Quoted passage:
══════════
Figure 17 shows the waterfall histogram of the radio electromagnetic spectrum at the bench for the center frequency of 868.0 MHz. Signal A was a radio emission from the effector (T = 1 s), signal B was a response from the sensor containing a report on the RSSI value of the received A-frame and the RSSI value just before sending the B-frame (required for the correct operation of the ATPC algorithm), i.e., specifying the level of interfering signals and noise—PINR. The C signal was a cyclically switched on and off interfering-noise-modulated signal generated by the SDR transceiver using the GnuRadio software version 3.9.0.0-git. The intensity of the histogram colors depended on the signal strength at the terminals of the SDR receiver. Signal C was intended to simulate a volatile situation in the radio channel, including signals from different stations.

Figure 18 shows the dependence of the transmitter power value change of the RF effector for subsequently sent radio frames. The red color indicates the area in which RF jamming occurred. It could be observed that the algorithm adapted to the transmitter power to keep a minimum SINR for the receiver for k = 0 (the lowest possible energy consumption), also for the moments when the jammer worked. For k = 1 (the highest location accuracy), the algorithm selected the maximum transmitter power, regardless of the channel situation.

Figure 19 shows the path loss value chart calculated on the basis of the received RSSI by the sensor without the applied attenuator in the effector antenna path. The calculated path loss value depended on the reported RSSI value of the sensor side and the effector transmitter power, according to Formula (11). Due to the clarity of the chart, jamming moments were not indicated in a different color. The jammer power value was selected empirically to keep the link stable while observing clear RSSI fluctuations. According to the theoretical predictions, other radio devices (jammers) operating in the same radio channel affected the value of the RSSI returned in the locating RF sensor, namely they caused a false reduction of the path loss value and, consequently, the reduction of the estimated distance between the effector and the sensor. There was a big difference in RSSI fluctuations for k = 1.0 with jamming and no jamming turned on. For k < 1.0 with jamming on, the differences for the individual coefficient values were less significant but still present, the difference between k = 0.9 and k = 0.6 was particularly noticeable.
══════════
Stored records:
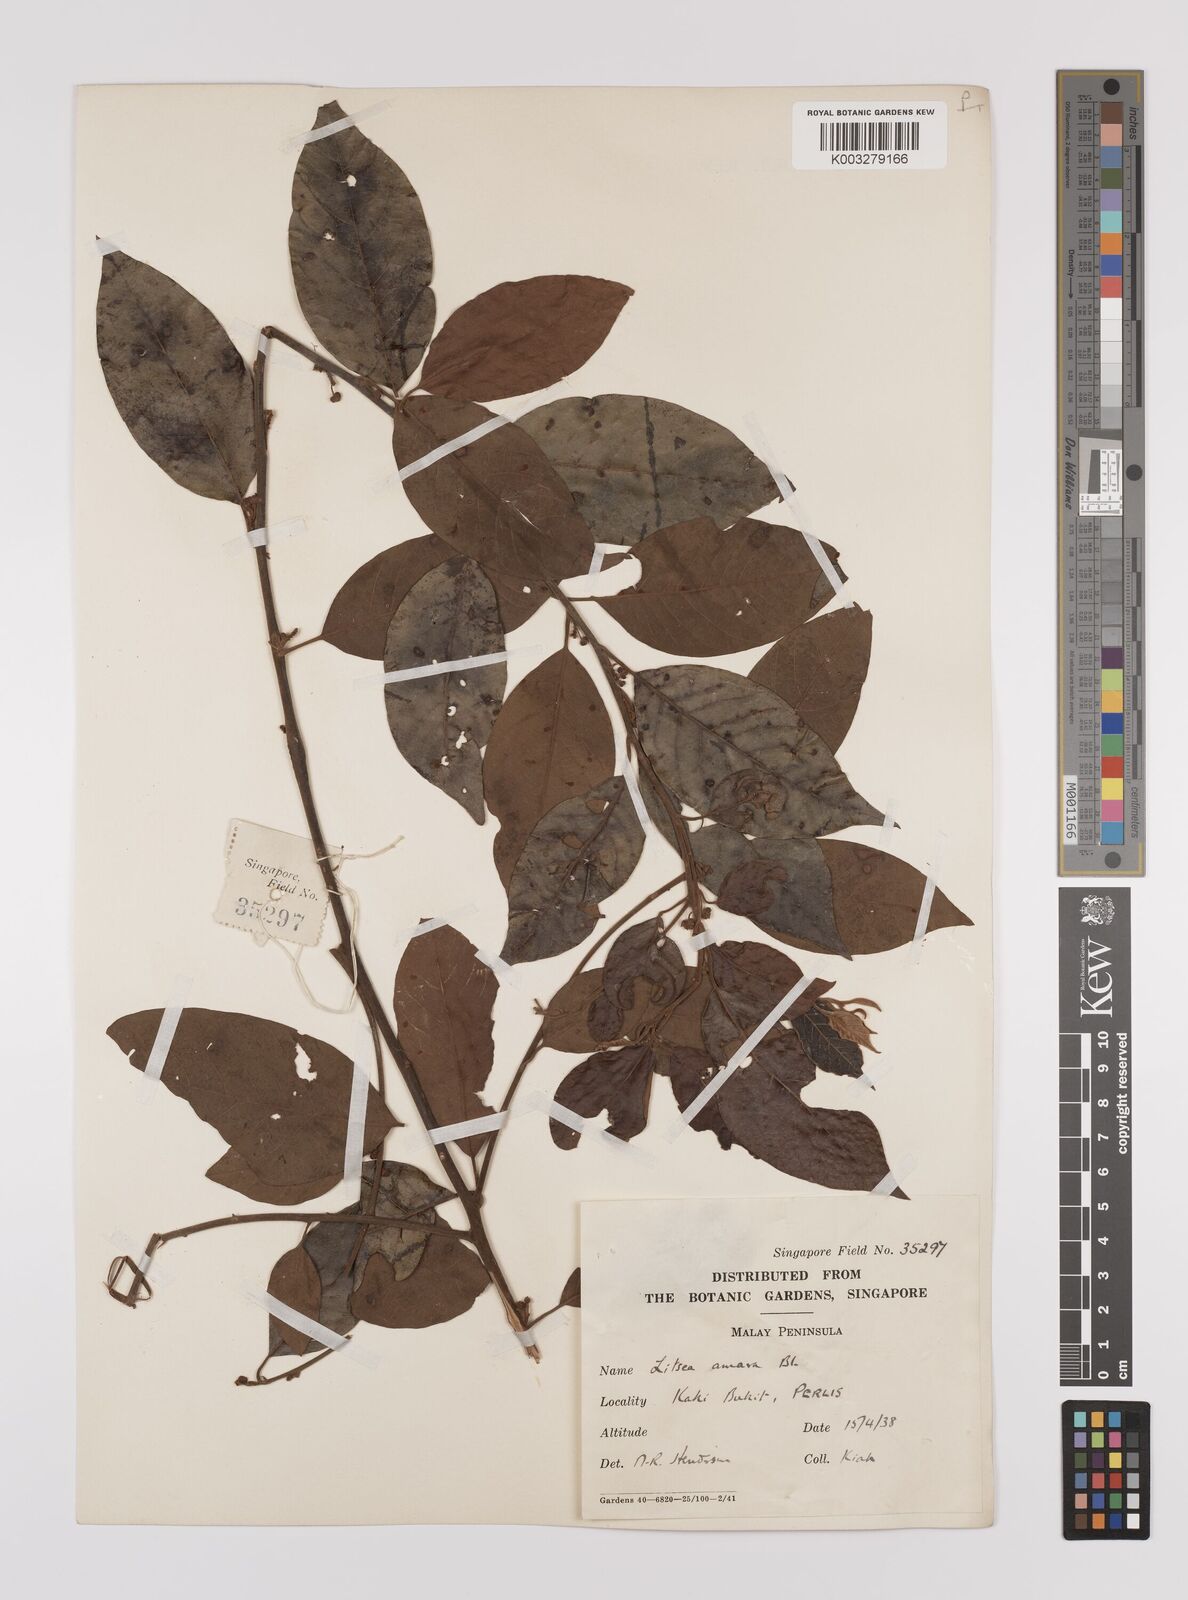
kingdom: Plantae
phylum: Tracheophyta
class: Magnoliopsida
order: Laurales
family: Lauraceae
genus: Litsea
══════════
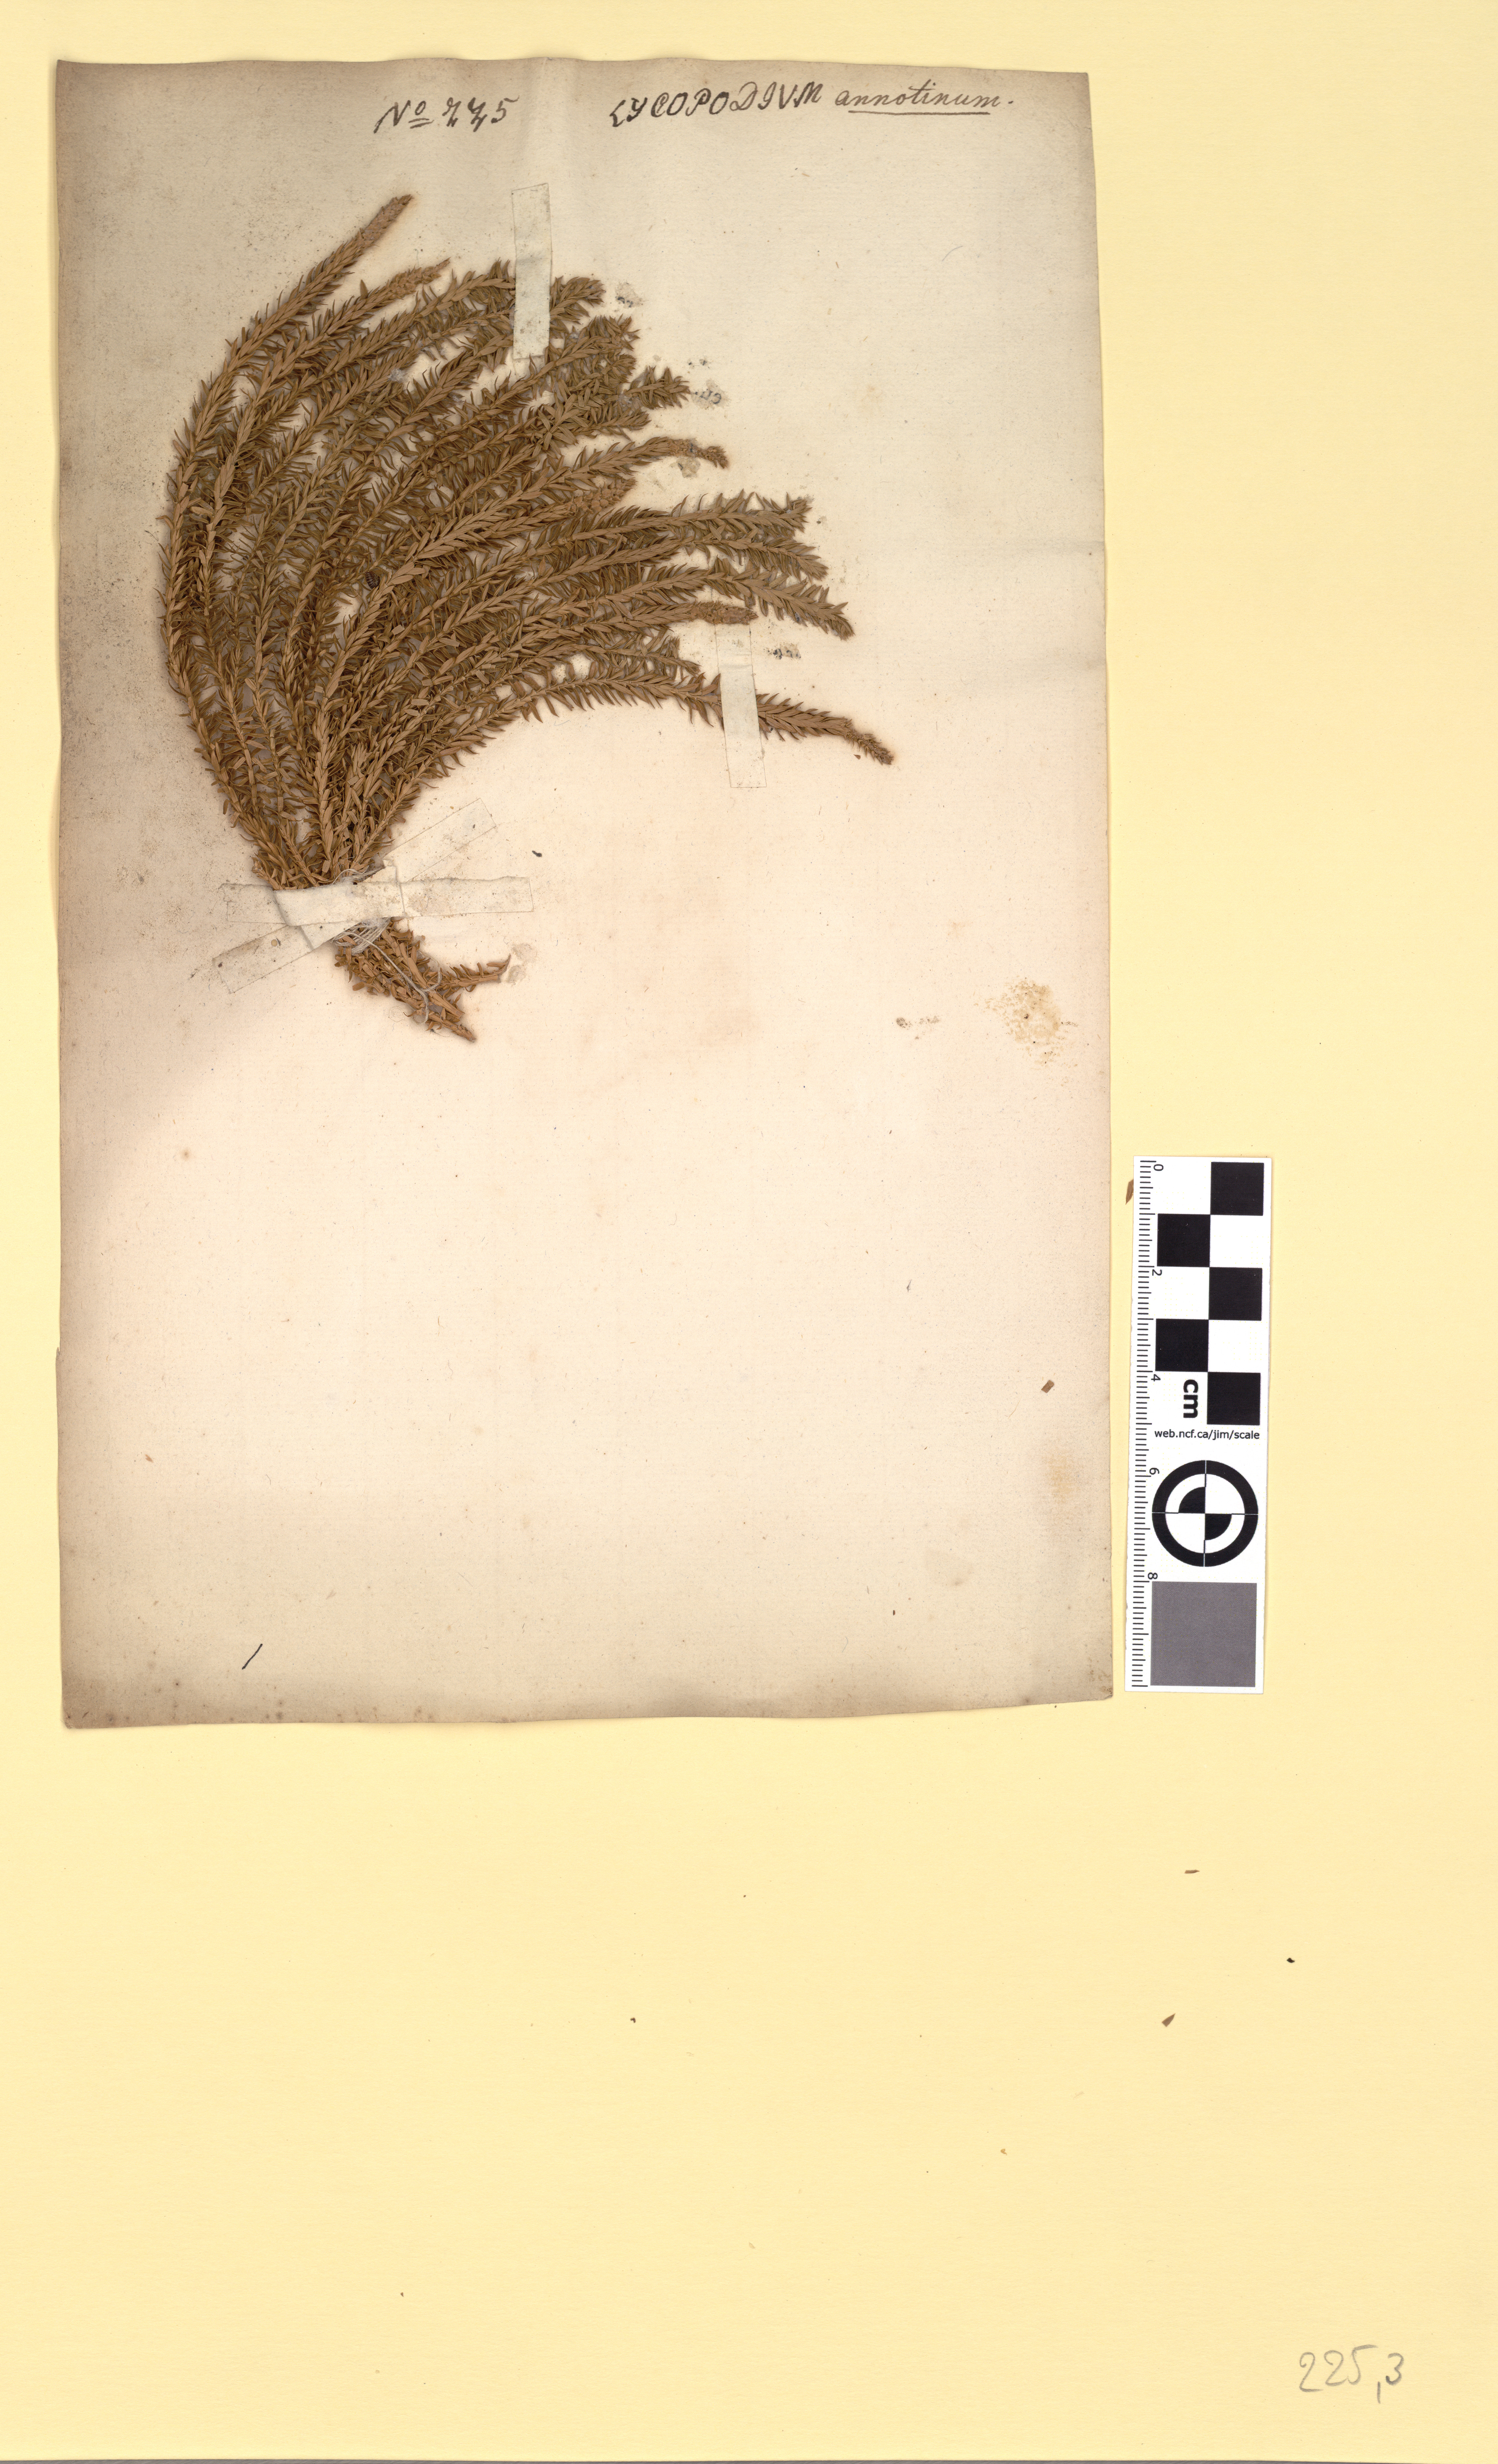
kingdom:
══════════
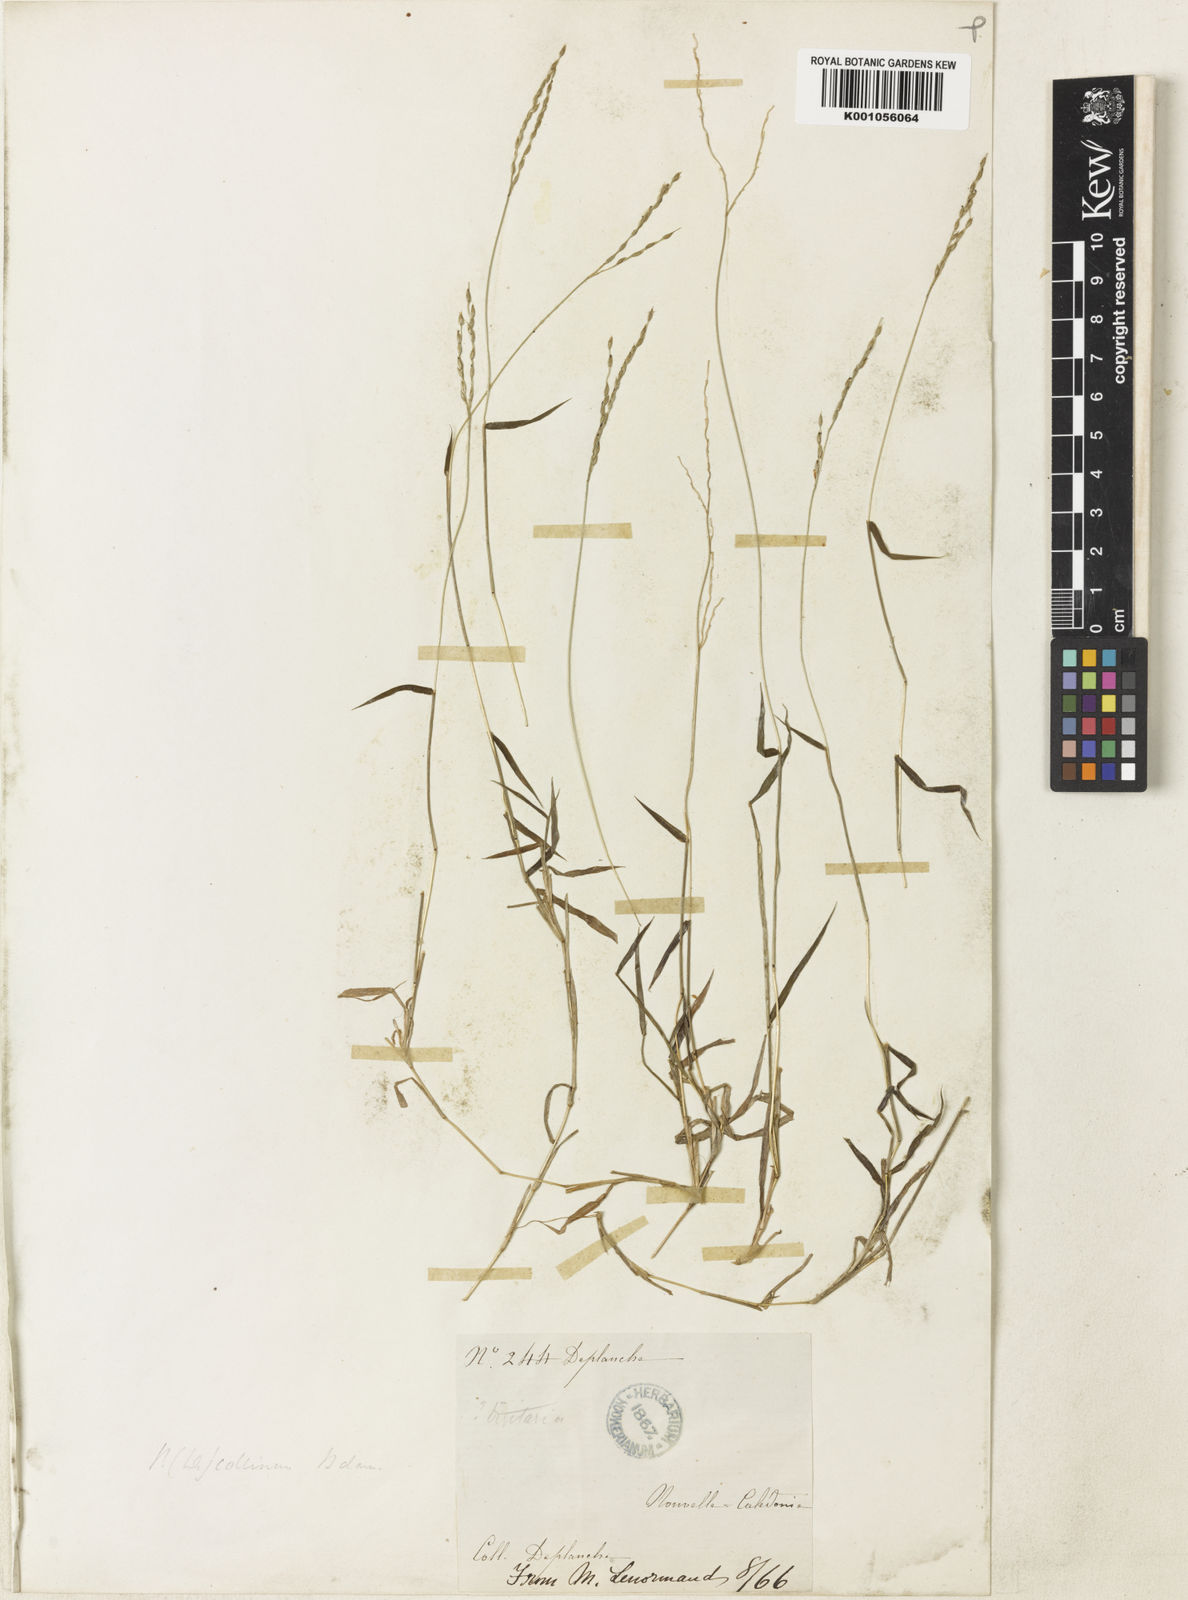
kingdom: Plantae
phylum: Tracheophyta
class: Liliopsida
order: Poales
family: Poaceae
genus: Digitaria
══════════
Problem set:
a) Retype the jamming-test passage from "Figure 17 shows" to "from different stations.".
b) Answer these questions from the jamming-test passage:
(i) What center frequency does the waterfall histogram in Figure 17 use?
(ii) Which transmitter power does the algorithm select for k = 1?
(iii) How was the jammer power value selected?
c) Continue the jamming-test passage after its final sentence.

Answers given:
a)
Figure 17 shows the waterfall histogram of the radio electromagnetic spectrum at the bench for the center frequency of 868.0 MHz. Signal A was a radio emission from the effector (T = 1 s), signal B was a response from the sensor containing a report on the RSSI value of the received A-frame and the RSSI value just before sending the B-frame (required for the correct operation of the ATPC algorithm), i.e., specifying the level of interfering signals and noise—PINR. The C signal was a cyclically switched on and off interfering-noise-modulated signal generated by the SDR transceiver using the GnuRadio software version 3.9.0.0-git. The intensity of the histogram colors depended on the signal strength at the terminals of the SDR receiver. Signal C was intended to simulate a volatile situation in the radio channel, including signals from different stations.

b)
(i) 868.0 MHz.
(ii) The maximum transmitter power, regardless of the channel situation.
(iii) Empirically, to keep the link stable while clear RSSI fluctuations could still be observed.

c)
Figure 20 shows the path loss value calculated on the basis of the received RSSI by the sensor, with a 30 dB attenuator in the effector antenna path. In this case, a significant decrease in the level of the useful signal and re-selection of the appropriate jamming signal level resulted in an increase in differences in the maximum absolute error for different values of k.

In

Table 1. Minimum and maximum estimated distance and mean square error for different k.

k-Factor	Min(D) [m]	Max(D) [m]	MSE(D)	RMSE(D)
0.0	1.54	4.10	1.40	1.18
0.3	1.72	5.10	1.25	1.12
0.6	2.14	4.10	1.15	1.07
0.9	2.38	4.10	1.10	1.05
1.0	2.96	5.10	0.33	0.58
1.0; no jamming	3.68	5.10	0.06	0.25

, the preprocessed data of the 30dB attenuator experiment is shown. Headings min(D) and max(D) stand for, respectively, minimum and maximum estimated distance between radio effector and sensor. MSE stands for the mean square error, RMSE means root mean square error.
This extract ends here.